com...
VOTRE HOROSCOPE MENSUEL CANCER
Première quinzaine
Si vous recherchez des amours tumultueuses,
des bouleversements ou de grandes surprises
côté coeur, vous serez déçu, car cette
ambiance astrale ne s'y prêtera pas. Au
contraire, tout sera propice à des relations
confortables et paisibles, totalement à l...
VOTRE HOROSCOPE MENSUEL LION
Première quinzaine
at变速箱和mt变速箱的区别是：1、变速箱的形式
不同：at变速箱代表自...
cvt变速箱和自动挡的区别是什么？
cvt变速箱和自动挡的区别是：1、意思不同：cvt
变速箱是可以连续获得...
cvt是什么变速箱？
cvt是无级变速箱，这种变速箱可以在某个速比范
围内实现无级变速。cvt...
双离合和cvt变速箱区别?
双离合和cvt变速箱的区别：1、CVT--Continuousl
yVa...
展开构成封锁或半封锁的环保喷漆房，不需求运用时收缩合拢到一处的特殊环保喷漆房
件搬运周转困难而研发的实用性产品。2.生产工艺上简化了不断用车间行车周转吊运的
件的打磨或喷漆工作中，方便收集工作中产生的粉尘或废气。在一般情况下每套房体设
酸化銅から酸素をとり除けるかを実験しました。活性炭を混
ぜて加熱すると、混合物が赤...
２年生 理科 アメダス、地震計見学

○ ○ ○ ○ ○ ○ ○

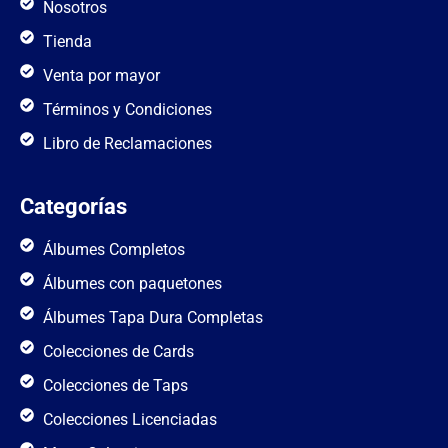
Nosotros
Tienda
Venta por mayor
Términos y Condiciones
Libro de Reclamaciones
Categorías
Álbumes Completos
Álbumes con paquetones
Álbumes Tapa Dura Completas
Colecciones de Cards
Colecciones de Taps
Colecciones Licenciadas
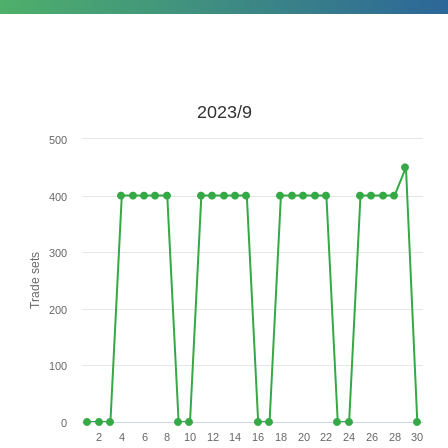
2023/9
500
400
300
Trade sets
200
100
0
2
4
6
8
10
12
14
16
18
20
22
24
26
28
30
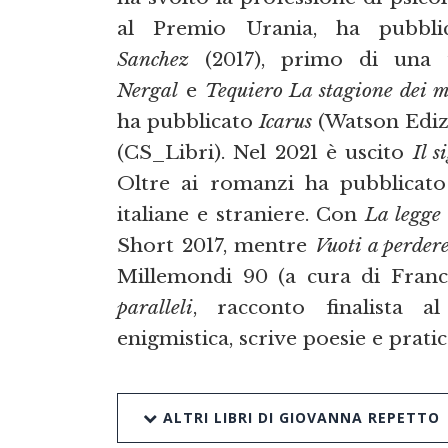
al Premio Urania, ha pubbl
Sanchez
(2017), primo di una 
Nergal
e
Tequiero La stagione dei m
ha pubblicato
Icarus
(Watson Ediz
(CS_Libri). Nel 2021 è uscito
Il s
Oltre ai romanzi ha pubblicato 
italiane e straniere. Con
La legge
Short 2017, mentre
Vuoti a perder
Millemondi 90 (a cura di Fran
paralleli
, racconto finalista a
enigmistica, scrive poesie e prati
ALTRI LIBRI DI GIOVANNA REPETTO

○ ○ ○ ○ ○ ○ ○

__Aim of the task__
Extract every line above that contains the word "MENSUEL". Case counts.

__Output for this task__
VOTRE HOROSCOPE MENSUEL CANCER
VOTRE HOROSCOPE MENSUEL LION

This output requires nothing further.